Task brief
Out of the material that follows, write out exactly the lines from the line with "Construction: Black PVC/Nitrile" to the line with "660 | 1775.0 |", both ends included, and no others.
-*-*-
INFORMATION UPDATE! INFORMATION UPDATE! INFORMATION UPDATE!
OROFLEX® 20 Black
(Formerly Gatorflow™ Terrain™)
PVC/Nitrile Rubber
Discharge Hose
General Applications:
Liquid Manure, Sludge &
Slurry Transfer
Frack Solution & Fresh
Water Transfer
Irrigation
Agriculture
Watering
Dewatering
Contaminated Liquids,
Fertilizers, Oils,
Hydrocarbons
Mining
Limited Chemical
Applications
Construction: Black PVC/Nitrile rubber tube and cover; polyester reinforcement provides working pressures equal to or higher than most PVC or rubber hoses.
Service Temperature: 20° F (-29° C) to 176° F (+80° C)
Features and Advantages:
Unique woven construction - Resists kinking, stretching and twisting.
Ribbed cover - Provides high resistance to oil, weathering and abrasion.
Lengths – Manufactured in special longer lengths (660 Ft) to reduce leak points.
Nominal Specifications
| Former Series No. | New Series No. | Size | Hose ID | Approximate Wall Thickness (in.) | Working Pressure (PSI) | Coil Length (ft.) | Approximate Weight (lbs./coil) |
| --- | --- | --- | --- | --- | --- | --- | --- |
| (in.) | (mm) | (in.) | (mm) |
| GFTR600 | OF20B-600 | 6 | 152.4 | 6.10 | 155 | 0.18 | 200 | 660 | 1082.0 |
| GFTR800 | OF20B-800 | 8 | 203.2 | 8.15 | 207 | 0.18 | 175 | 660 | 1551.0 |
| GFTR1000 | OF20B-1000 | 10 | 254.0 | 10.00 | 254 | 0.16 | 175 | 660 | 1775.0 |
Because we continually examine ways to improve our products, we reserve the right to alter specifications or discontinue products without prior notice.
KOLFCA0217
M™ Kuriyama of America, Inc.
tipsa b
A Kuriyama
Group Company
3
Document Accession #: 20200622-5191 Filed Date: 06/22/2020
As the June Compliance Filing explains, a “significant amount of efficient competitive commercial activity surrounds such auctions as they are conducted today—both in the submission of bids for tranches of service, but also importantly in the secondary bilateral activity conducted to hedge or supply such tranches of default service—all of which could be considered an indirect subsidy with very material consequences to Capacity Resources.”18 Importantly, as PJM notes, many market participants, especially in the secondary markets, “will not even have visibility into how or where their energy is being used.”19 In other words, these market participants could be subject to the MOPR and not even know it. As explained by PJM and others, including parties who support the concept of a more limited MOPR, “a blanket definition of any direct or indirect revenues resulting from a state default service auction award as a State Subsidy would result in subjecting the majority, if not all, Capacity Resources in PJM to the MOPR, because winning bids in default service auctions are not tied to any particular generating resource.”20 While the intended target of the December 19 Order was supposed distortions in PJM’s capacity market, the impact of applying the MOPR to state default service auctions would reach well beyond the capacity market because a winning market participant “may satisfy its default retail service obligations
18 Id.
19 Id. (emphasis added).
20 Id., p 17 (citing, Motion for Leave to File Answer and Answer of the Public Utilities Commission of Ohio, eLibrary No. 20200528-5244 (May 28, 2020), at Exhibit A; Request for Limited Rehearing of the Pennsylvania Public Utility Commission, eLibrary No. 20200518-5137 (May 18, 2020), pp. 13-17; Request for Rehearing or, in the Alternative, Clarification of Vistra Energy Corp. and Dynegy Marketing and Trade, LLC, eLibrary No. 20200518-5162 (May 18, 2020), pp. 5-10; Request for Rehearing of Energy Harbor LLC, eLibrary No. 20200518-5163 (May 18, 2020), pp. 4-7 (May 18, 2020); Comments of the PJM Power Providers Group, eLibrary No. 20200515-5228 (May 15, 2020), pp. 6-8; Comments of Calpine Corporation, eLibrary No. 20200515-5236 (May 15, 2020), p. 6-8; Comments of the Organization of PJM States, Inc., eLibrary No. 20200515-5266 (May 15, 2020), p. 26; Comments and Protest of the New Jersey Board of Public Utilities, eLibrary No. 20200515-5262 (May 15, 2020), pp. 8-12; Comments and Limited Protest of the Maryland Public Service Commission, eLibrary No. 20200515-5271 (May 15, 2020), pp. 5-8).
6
-*-*-
Answer box
Construction: Black PVC/Nitrile rubber tube and cover; polyester reinforcement provides working pressures equal to or higher than most PVC or rubber hoses.
Service Temperature: 20° F (-29° C) to 176° F (+80° C)
Features and Advantages:
Unique woven construction - Resists kinking, stretching and twisting.
Ribbed cover - Provides high resistance to oil, weathering and abrasion.
Lengths – Manufactured in special longer lengths (660 Ft) to reduce leak points.
Nominal Specifications
| Former Series No. | New Series No. | Size | Hose ID | Approximate Wall Thickness (in.) | Working Pressure (PSI) | Coil Length (ft.) | Approximate Weight (lbs./coil) |
| --- | --- | --- | --- | --- | --- | --- | --- |
| (in.) | (mm) | (in.) | (mm) |
| GFTR600 | OF20B-600 | 6 | 152.4 | 6.10 | 155 | 0.18 | 200 | 660 | 1082.0 |
| GFTR800 | OF20B-800 | 8 | 203.2 | 8.15 | 207 | 0.18 | 175 | 660 | 1551.0 |
| GFTR1000 | OF20B-1000 | 10 | 254.0 | 10.00 | 254 | 0.16 | 175 | 660 | 1775.0 |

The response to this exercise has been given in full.